Impact of Variation in APOE on Rheumatoid Arthritis, Psoriasis, and Psoriatic Arthritis: Sequencing and Genotyping in General Population Cohorts

OBJECTIVE: Emerging evidence suggests that apolipoprotein E (apoE) may be involved in the immune system and diseases driven by chronic inflammation. The impact of the full range of structural genetic variation in APOE for risk of rheumatoid arthritis, psoriasis, and psoriatic arthritis in the general population is not known. Further, whether apoE is associated with the common blood inflammatory biomarker profile warrants characterization.

METHODS: We systematically sequenced APOE in 10,369 individuals from the Copenhagen City Heart Study (CCHS) and genotyped nine variants (frequency ≥ 2/10,369) in 95,228 individuals from the Copenhagen General Population Study (CGPS). The UK Biobank was used for validation of the observed associations between the ε2/ε3/ε4 APOE polymorphism and disease end points.

RESULTS: Concentrations or cell counts decreased stepwise from ε33 to ε43 to ε44 for C-reactive protein (P = 4 × 10-223), eosinophils (P = 5 × 10-5), monocytes (P = 8 × 10-4), complement C3 (P = 0.001), and fibrinogen (P = 0.009). The multifactorially adjusted hazard ratio (HR) for ε32 versus ε33 was 0.81 (95% confidence interval [CI] 0.70-0.94) for rheumatoid arthritis in CCHS+CGPS. Similarly, the HR for ε32 versus ε33 was 0.88 (95% CI 0.79-0.99) for psoriasis in a meta-analysis of CCHS+CGPS and the UK Biobank.

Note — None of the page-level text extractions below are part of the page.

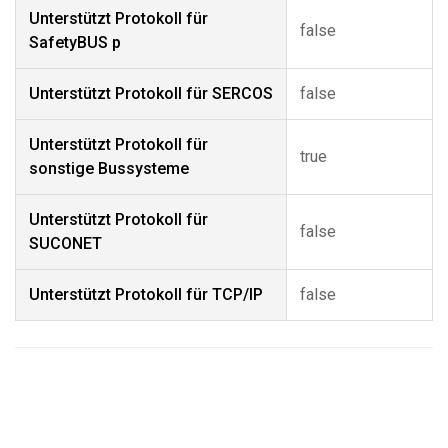
Unterstützt Protokoll für
false
SafetyBUS p
Unterstützt Protokoll für SERCOS
false
Unterstützt Protokoll für
true
sonstige Bussysteme
Unterstützt Protokoll für
false
SUCONET
Unterstützt Protokoll für TCP/IP
false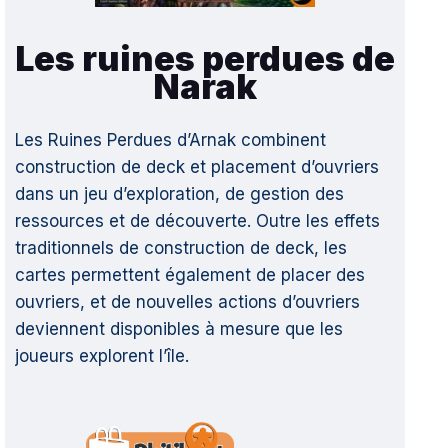
Les ruines perdues de
Narak
Les Ruines Perdues d’Arnak combinent
construction de deck et placement d’ouvriers
dans un jeu d’exploration, de gestion des
ressources et de découverte. Outre les effets
traditionnels de construction de deck, les
cartes permettent également de placer des
ouvriers, et de nouvelles actions d’ouvriers
deviennent disponibles à mesure que les
joueurs explorent l’île.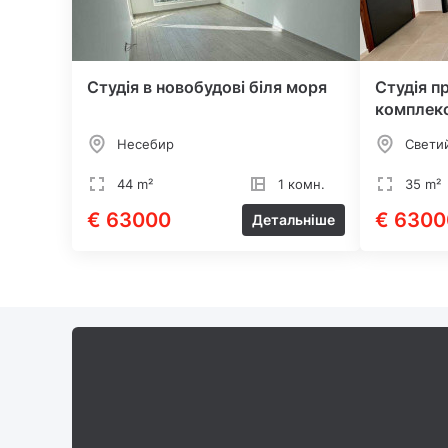
Студія в новобудові біля моря
Студія п
комплекс
Несебир
Свети
44 m²
1 комн.
35 m²
€ 63000
€ 6300
Детальніше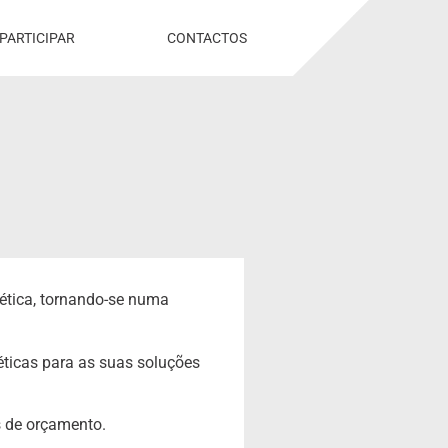
PARTICIPAR
CONTACTOS
ética, tornando-se numa
éticas para as suas soluções
s de orçamento.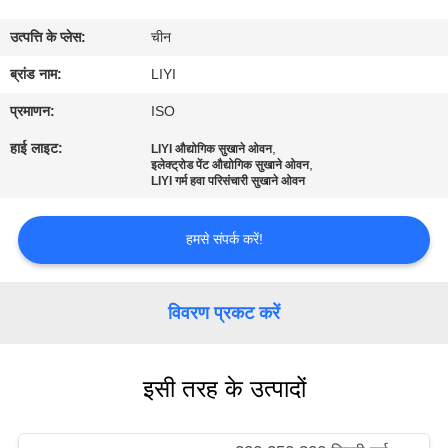
गुणवत्ता
उत्पत्ति के प्लेस:
चीन
नियंत्रण
ब्रांड नाम:
LIYI
संपर्क
प्रमाणन:
ISO
करें
हाई लाइट:
,
LIYI औद्योगिक सुखाने ओवन
,
इलेक्ट्रोड पेंट औद्योगिक सुखाने ओवन
LIYI गर्म हवा परिसंचारी सुखाने ओवन
एक
उद्धरण
हमसे संपर्क करें!
की
विनती
विवरण प्रकट करें
करे
इसी तरह के उत्पादों
साइटमैप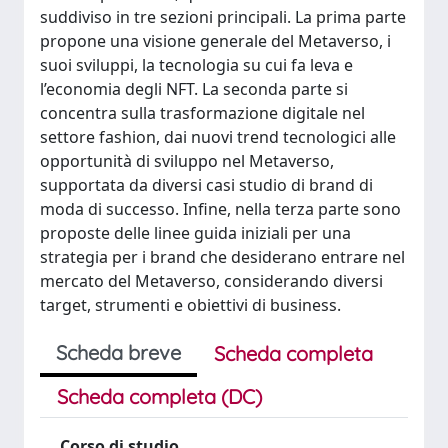
suddiviso in tre sezioni principali. La prima parte
propone una visione generale del Metaverso, i
suoi sviluppi, la tecnologia su cui fa leva e
l’economia degli NFT. La seconda parte si
concentra sulla trasformazione digitale nel
settore fashion, dai nuovi trend tecnologici alle
opportunità di sviluppo nel Metaverso,
supportata da diversi casi studio di brand di
moda di successo. Infine, nella terza parte sono
proposte delle linee guida iniziali per una
strategia per i brand che desiderano entrare nel
mercato del Metaverso, considerando diversi
target, strumenti e obiettivi di business.
Scheda breve
Scheda completa
Scheda completa (DC)
Corso di studio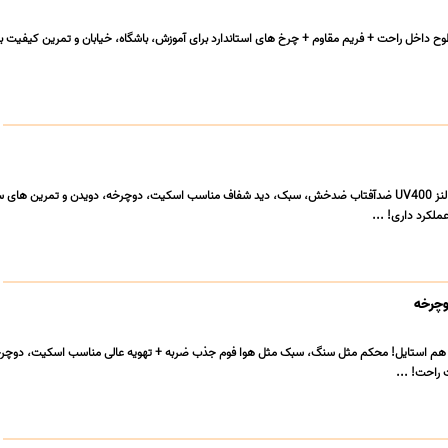
داخل راحت + فریم مقاوم + چرخ های استاندارد برای آموزش، باشگاه، خیابان و تمرین کیفیت بال
⚡ عینک ورزشی حرفه ای لنز UV400 ضدآفتاب ضدخش، سبک، دید شفاف مناسب اسکیت، دوچرخه، دویدن و تمرین ه
لکرد داری! ...
وچرخه
 هم استایل! محکم مثل سنگ، سبک مثل هوا فوم جذب ضربه + تهویه عالی مناسب اسکیت، دوچرخ
 راحت! ...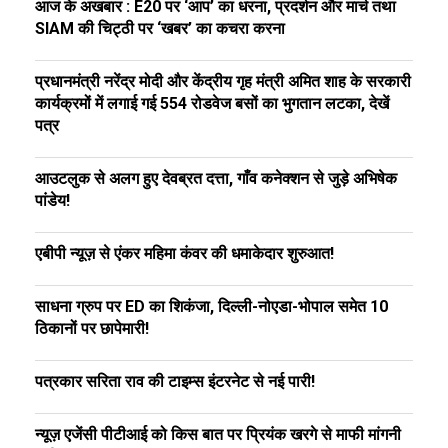
आज के अखबार : E20 पर ‘आप’ का धरना, प्रदर्शन और मार्च तथा
SIAM की चिट्ठी पर ‘खबर’ का कचरा करना
प्रधानमंत्री नरेंद्र मोदी और केंद्रीय गृह मंत्री अमित शाह के सरकारी
कार्यक्रमों में लगाई गई 554 रोडवेज बसों का भुगतान लटका, देखें
पत्र
आउटलुक से अलग हुए देवब्रत दत्ता, गाँव कनेक्शन से जुड़े अभिषेक
पांडेय!
एबीपी न्यूज़ से एंकर महिमा कंवर की धमाकेदार शुरुआत!
साधना ग्रुप पर ED का शिकंजा, दिल्ली-नोएडा-भोपाल समेत 10
ठिकानों पर छापेमारी!
पत्रकार सरिता राव की टाइम्स इंटरनेट से नई पारी!
न्यूज़ एजेंसी पीटीआई को किस बात पर प्रियंक खरगे से माफी मांगनी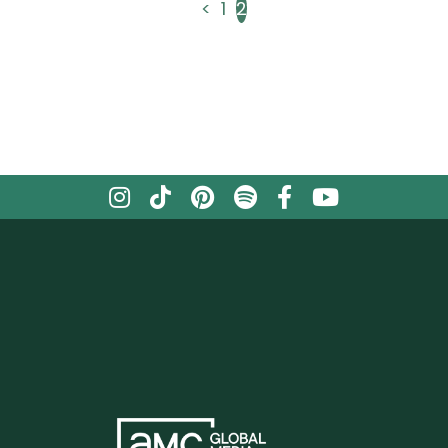
<
1
2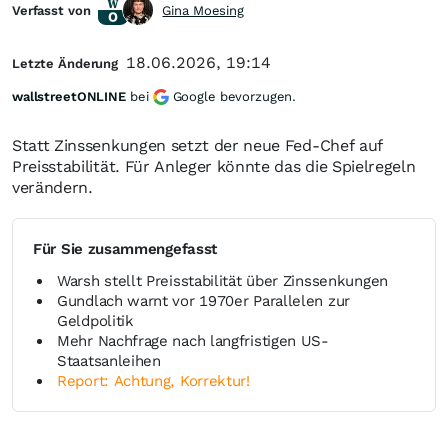
Verfasst von
Gina Moesing
18.06.2026, 19:14
Letzte Änderung
wallstreetONLINE
bei
Google bevorzugen.
Statt Zinssenkungen setzt der neue Fed-Chef auf
Preisstabilität. Für Anleger könnte das die Spielregeln
verändern.
Für Sie zusammengefasst
Warsh stellt Preisstabilität über Zinssenkungen
Gundlach warnt vor 1970er Parallelen zur
Geldpolitik
Mehr Nachfrage nach langfristigen US-
Staatsanleihen
Report: Achtung, Korrektur!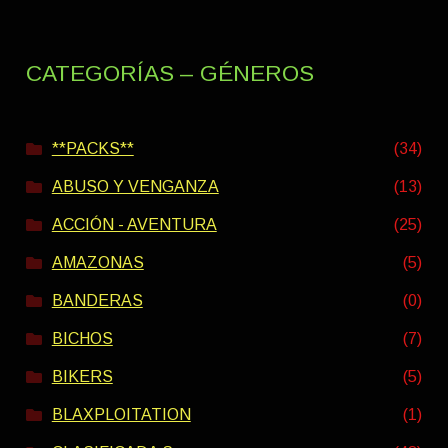
CATEGORÍAS – GÉNEROS
**PACKS**
(34)
ABUSO Y VENGANZA
(13)
ACCIÓN - AVENTURA
(25)
AMAZONAS
(5)
BANDERAS
(0)
BICHOS
(7)
BIKERS
(5)
BLAXPLOITATION
(1)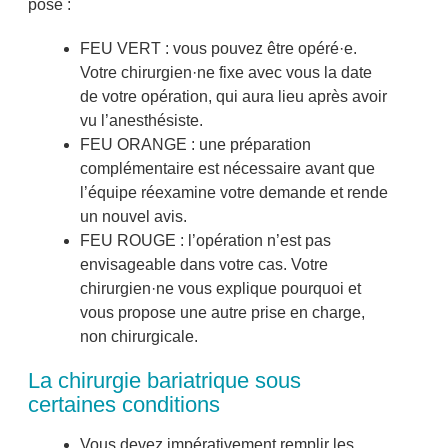
posé :
FEU VERT : vous pouvez être opéré·e.
Votre chirurgien·ne fixe avec vous la date
de votre opération, qui aura lieu après avoir
vu l’anesthésiste.
FEU ORANGE : une préparation
complémentaire est nécessaire avant que
l’équipe réexamine votre demande et rende
un nouvel avis.
FEU ROUGE : l’opération n’est pas
envisageable dans votre cas. Votre
chirurgien·ne vous explique pourquoi et
vous propose une autre prise en charge,
non chirurgicale.
La chirurgie bariatrique sous
certaines conditions
Vous devez impérativement remplir les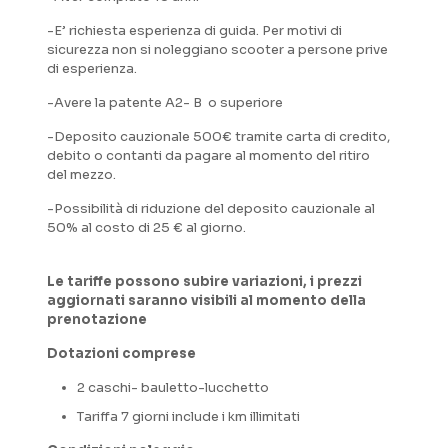
-E’ richiesta esperienza di guida. Per motivi di
sicurezza non si noleggiano scooter a persone prive
di esperienza.
-Avere la patente A2- B o superiore
-Deposito cauzionale 500€ tramite carta di credito,
debito o contanti da pagare al momento del ritiro
del mezzo.
-Possibilità di riduzione del deposito cauzionale al
50% al costo di 25 € al giorno.
Le tariffe possono subire variazioni, i prezzi
aggiornati saranno visibili al momento della
prenotazione
Dotazioni comprese
2 caschi- bauletto-lucchetto
Tariffa 7 giorni include i km illimitati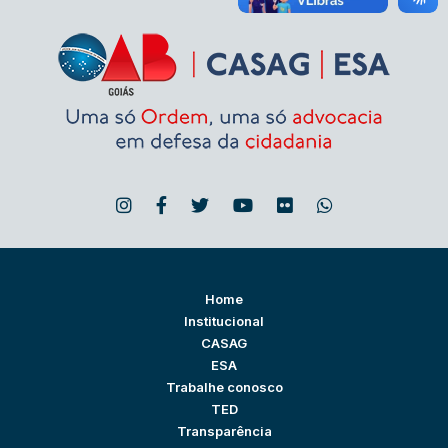
Home
Institucional
CASAG
ESA
Trabalhe conosco
TED
Transparência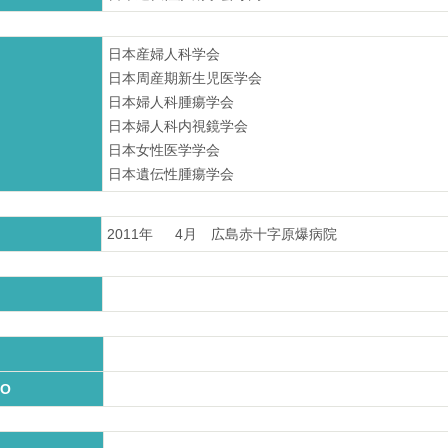
日本産婦人科学会
日本周産期新生児医学会
日本婦人科腫瘍学会
日本婦人科内視鏡学会
日本女性医学学会
日本遺伝性腫瘍学会
2011年
4月
広島赤十字原爆病院
O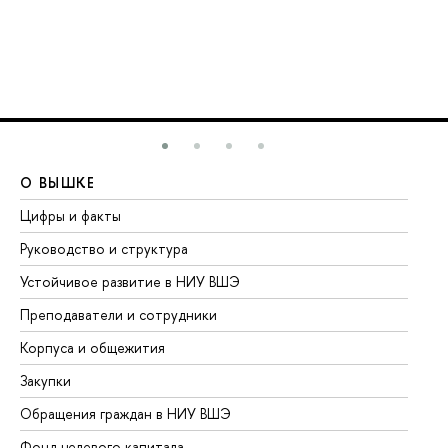
О ВЫШКЕ
О
Цифры и факты
Ли
Руководство и структура
До
Устойчивое развитие в НИУ ВШЭ
Ол
Преподаватели и сотрудники
Пр
Корпуса и общежития
Вы
Закупки
Пр
Обращения граждан в НИУ ВШЭ
Ас
Фонд целевого капитала
До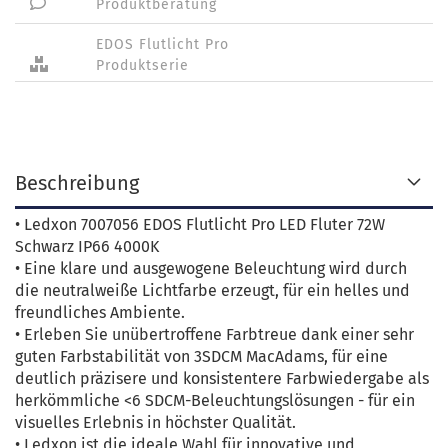
Produktberatung
EDOS Flutlicht Pro
Produktserie
Beschreibung
• Ledxon 7007056 EDOS Flutlicht Pro LED Fluter 72W
Schwarz IP66 4000K
• Eine klare und ausgewogene Beleuchtung wird durch
die neutralweiße Lichtfarbe erzeugt, für ein helles und
freundliches Ambiente.
• Erleben Sie unübertroffene Farbtreue dank einer sehr
guten Farbstabilität von 3SDCM MacAdams, für eine
deutlich präzisere und konsistentere Farbwiedergabe als
herkömmliche <6 SDCM-Beleuchtungslösungen - für ein
visuelles Erlebnis in höchster Qualität.
• Ledxon ist die ideale Wahl für innovative und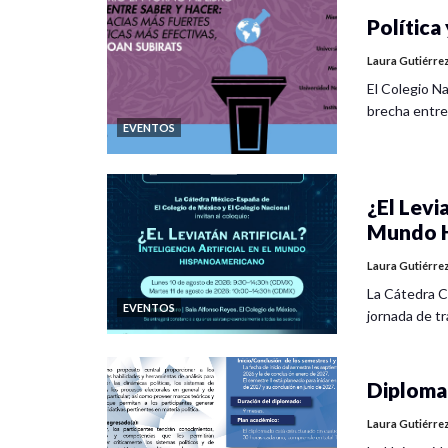
Política 
Laura Gutiérre
El Colegio Na
brecha entre
EVENTOS
¿El Levia
Mundo H
Laura Gutiérre
La Cátedra C
EVENTOS
jornada de tra
Diplomad
Laura Gutiérre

CONCLUSION: We found that APOE ε4 is associated with a biomarker profile consistent with a decreased general immune response. The ε32 genotype is associated with an intermediate biomarker profile and with a decreased risk of rheumatoid arthritis in the Copenhagen cohorts and of psoriasis in the meta-analysis. This suggests that the low-risk combination of apoE3 and apoE2 may play a role in the normal noninjurious inflammatory response.